“You can get him out, right?” Edith asked, tugging at Maryann’s skirt as they walked up the hill. “He looks so sad. You’ve got to, please, please, please!”
“Let go, sweetie.” Maryann removed Edith’s hand and held it as they turned up at the fork in the road. “Let’s get there and see what we can do.”
“But you have to fix him!” Edith squinted up against the brilliant noontime sun to look her in the eye. “You just have to.”
Against such pleading, Maryann had always been helpless to do anything but what Edith wanted, whether that was picking berries by starlight because she said they tasted better or trying to free a cougar that she insisted had been tricked into stone.
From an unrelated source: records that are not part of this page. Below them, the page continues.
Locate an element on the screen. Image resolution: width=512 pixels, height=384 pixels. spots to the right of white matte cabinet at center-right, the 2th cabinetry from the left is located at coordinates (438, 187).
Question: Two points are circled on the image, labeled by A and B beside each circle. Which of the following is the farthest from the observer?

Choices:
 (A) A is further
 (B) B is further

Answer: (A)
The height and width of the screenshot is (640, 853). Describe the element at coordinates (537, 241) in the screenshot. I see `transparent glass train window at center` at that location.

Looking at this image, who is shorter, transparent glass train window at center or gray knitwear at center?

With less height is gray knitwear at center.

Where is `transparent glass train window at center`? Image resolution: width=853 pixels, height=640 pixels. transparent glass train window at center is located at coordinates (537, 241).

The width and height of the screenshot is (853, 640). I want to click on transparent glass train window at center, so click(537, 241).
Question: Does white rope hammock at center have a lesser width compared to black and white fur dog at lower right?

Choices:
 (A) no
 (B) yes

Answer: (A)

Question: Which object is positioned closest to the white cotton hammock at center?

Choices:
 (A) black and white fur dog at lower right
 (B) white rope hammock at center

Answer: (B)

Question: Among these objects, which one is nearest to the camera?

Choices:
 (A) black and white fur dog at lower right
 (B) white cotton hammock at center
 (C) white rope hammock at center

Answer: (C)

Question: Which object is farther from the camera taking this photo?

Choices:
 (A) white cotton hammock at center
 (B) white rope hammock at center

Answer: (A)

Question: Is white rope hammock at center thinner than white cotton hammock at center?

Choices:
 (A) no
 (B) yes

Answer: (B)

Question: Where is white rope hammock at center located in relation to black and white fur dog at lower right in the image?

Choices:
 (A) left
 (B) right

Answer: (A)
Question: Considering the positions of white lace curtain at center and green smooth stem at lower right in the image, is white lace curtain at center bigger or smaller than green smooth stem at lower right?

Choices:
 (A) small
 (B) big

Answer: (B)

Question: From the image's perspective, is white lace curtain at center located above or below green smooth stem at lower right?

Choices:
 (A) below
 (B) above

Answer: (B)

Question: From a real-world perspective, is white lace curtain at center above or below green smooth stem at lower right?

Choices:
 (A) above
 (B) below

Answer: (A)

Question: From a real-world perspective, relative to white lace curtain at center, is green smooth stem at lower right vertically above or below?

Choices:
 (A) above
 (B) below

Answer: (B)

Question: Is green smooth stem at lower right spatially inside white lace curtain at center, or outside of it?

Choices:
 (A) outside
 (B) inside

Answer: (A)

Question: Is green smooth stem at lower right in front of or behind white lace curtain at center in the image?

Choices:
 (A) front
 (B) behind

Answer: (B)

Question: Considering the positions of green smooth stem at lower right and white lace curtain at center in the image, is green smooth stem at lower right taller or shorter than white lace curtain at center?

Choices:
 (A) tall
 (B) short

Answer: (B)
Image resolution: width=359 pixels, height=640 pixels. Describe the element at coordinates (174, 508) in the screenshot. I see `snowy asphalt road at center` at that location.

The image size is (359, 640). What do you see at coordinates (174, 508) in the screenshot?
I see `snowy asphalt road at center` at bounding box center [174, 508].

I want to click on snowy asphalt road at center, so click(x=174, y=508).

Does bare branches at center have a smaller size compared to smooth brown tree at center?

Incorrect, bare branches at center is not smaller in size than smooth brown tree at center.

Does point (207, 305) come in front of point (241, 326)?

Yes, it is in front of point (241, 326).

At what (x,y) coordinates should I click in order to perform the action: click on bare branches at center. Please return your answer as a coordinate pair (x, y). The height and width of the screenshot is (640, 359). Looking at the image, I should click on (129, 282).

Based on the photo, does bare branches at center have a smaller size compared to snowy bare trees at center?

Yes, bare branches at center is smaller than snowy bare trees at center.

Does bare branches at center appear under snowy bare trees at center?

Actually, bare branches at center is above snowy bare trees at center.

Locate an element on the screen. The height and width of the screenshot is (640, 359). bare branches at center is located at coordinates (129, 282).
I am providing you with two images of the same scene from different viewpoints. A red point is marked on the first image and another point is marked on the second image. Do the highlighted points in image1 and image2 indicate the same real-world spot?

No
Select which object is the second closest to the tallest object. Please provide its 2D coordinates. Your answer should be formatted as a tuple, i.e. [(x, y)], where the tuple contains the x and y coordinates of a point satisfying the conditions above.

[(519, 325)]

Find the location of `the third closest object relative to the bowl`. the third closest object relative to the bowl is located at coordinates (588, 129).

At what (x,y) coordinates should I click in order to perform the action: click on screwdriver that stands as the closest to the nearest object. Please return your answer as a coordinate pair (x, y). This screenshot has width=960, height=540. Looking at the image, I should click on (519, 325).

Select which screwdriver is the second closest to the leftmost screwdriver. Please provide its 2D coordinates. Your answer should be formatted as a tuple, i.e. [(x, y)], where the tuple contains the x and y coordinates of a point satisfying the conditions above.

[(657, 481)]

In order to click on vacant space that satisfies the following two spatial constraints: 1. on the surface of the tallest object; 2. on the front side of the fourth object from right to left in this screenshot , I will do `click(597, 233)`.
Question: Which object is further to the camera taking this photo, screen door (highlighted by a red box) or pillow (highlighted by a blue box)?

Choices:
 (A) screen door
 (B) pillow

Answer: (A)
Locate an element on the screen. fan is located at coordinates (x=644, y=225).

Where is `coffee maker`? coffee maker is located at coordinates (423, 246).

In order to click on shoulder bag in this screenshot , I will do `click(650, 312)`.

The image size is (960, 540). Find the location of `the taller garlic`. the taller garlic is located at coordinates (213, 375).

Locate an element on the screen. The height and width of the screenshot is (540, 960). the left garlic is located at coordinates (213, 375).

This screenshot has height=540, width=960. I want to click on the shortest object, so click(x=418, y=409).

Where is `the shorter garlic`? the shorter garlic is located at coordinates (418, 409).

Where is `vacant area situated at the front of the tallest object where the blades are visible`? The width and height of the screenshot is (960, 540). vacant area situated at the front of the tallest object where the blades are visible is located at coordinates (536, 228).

It had been this way since Edith came into the world and Maryann knew it would be this way until she left the world.
Edith stopped walking, yanking on Maryann’s hand. “There he is! Doesn’t he look sad?”
Maryann shaded her eyes with her free hand. The rock formation hadn’t been there yesterday when she’d gone to the pass to trade goods with the caravan. She frowned. It wasn’t good. Not good at all. Someone mettling with her woods.
“You see him, right?”
“Clear as your nose,” Maryann said with a smile she didn’t feel. “Give me back my hand so I can help him.”
Edith let go as fast as she could and stepped back.
Maryann stepped off the path and walked around the rock formation, the shadows forming the poor beast’s face and haunches and even its tail. She came back to her starting point and laid her hand on the beast. “Please let this work,” she whispered too quiet for Edith to hear.
Edith paced back and forth on the path, her feet kicking up bits of rock, worrying her hands as Maryann worked. Just when both had almost given up hope as the sun sank behind the tallest trees on the mountain, Maryann felt a tremble beneath her hand and watched a pebble fall away from the cat’s head.